Медленно поднялась она по лестнице и обнаружила большую спальню, которая явно принадлежала Бофору, и еще несколько других.

Все они были великолепно обставлены, а в спальне графа стояла восхитительная французская кровать с занавесками, ниспадавшими с золотого кольца на потолке.

Кровать Бофор, разумеется, привез с Мартиники, так же как и чудесный туалетный столик, который скорее подошел бы женщине, чем мужчине.

По обеим сторонам постели стояли небольшие комоды, изготовленные, как решила Грэйния, руками выдающихся французских мастеров; на стене висела картина кисти Буше.

Все было так красиво… «Комната для любви», — подумала Грэйния и покраснела при этой мысли.

Она все ходила и ходила по дому, спустилась вниз и добралась до маленькой столовой, увешанной, как и гостиная, портретами предков; рядом располагалась кухня, которая, по мнению Грэйнии, привела бы Анри в восторг.

Нашла она и небольшую библиотеку, сплошь уставленную книжными шкафами, и обрадовалась, что ей, по крайней мере, будет что почитать.

Но сейчас чтение вовсе не шло ей на ум. Хотелось одного — быть вместе с Бофором, и, спохватившись, что она так надолго ушла со своего наблюдательного пункта, Грэйния снова вернулась к окну.

Солнце садилось во всем своем великолепии, но как только последний алый луч скользнул по морю и исчез, быстро наступила ночь.

Одна за другой появились на небе звезды, выплыл молодой месяц, но Грэйнии казалось, что она окружена беспросветной тьмой отчаяния, что никогда больше она не увидит Бофора.

Что, если он отплыл в море навстречу вражескому кораблю, и завязалась битва? Что, если он побежден и утонул или попал в плен?

Грэйния не представляла, что будет с ней, если она его больше не увидит.

Слезы подступали при одной мысли о его гибели… Ей тогда уже никто и ничто не поможет.

Все ее вещи остались на корабле, у нее теперь нет ни денег, ни одежды, вообще ничего, но это пустое по сравнению с тем, что она могла потерять Бофора.

Сердце ныло тяжко и почти непереносимо.

Глазам стало больно вглядываться в темноту ночи; Грэйния подошла к креслу и села.

Опустив голову на руки, она то ли молилась, то ли просто безмерно страдала, словно маленькое животное, попавшее в западню.

«Верни его мне… Господи, верни его!» — твердила она.

Тьма наступала на нее со всех сторон, душила, превращала в ничто!

Она не могла больше терпеть, она должна спуститься к бухте и поискать его… Но тут дверь отворилась, и он явился.

Грэйния бросилась к Бофору, обняла его за шею, прижалась к нему и расплакалась.

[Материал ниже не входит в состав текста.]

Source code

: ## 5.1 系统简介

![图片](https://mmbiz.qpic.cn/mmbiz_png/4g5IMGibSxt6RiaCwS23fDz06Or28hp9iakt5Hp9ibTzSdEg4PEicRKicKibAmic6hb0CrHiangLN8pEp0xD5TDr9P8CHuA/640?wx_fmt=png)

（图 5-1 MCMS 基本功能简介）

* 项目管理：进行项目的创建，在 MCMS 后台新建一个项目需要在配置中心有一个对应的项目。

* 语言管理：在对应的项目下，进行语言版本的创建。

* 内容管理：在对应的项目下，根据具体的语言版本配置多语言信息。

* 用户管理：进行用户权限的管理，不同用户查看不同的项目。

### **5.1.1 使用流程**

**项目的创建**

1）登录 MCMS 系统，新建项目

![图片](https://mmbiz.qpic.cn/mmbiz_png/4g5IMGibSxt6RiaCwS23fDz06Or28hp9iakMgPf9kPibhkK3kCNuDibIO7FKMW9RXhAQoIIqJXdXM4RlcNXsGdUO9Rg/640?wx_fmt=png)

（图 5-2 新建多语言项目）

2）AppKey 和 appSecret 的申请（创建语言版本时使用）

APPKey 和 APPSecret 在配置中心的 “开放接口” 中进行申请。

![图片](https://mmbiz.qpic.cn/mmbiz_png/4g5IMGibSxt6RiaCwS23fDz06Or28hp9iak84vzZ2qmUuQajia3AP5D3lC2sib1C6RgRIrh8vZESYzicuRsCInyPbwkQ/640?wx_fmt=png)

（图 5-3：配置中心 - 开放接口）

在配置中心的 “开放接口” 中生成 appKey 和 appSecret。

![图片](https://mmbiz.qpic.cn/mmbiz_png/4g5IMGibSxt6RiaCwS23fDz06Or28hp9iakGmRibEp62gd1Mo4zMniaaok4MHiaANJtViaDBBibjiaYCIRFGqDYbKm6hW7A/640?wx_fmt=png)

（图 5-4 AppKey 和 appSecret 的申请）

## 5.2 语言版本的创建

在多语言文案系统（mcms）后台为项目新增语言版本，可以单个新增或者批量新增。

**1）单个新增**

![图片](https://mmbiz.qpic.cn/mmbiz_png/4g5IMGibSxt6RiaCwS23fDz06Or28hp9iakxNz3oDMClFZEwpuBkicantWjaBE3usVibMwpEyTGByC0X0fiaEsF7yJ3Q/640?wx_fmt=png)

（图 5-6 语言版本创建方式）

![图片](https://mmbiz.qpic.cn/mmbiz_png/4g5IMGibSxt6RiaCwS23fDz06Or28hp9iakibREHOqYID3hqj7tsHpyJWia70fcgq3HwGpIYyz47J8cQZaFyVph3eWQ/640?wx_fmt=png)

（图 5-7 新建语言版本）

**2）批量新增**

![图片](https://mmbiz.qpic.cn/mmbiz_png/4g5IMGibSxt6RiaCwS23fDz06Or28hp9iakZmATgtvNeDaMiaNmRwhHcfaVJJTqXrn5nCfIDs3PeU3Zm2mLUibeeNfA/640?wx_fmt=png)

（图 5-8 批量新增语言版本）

Захлебываясь слезами, она с трудом выговаривала:

— Вы… вернулись! Я думала, что… потеряла вас! Я боялась, я так… ужасно боялась, что… больше не увижу вас!

Слова сыпались сами собой. Испуг ее был так велик, а облегчение наступило так внезапно, что она сама не знала, как у нее вылетело:

— Я люблю вас… Я не могу без вас жить! Граф швырнул на пол то, что держал в руках, и обнял Грэйнию. Обнял очень крепко — она едва могла дышать — и прильнул губами к ее губам.

Поцелуй был жаркий, сильный и властный, и Грэйния чувствовала, что готова отдать Бофору сердце, душу, всю себя.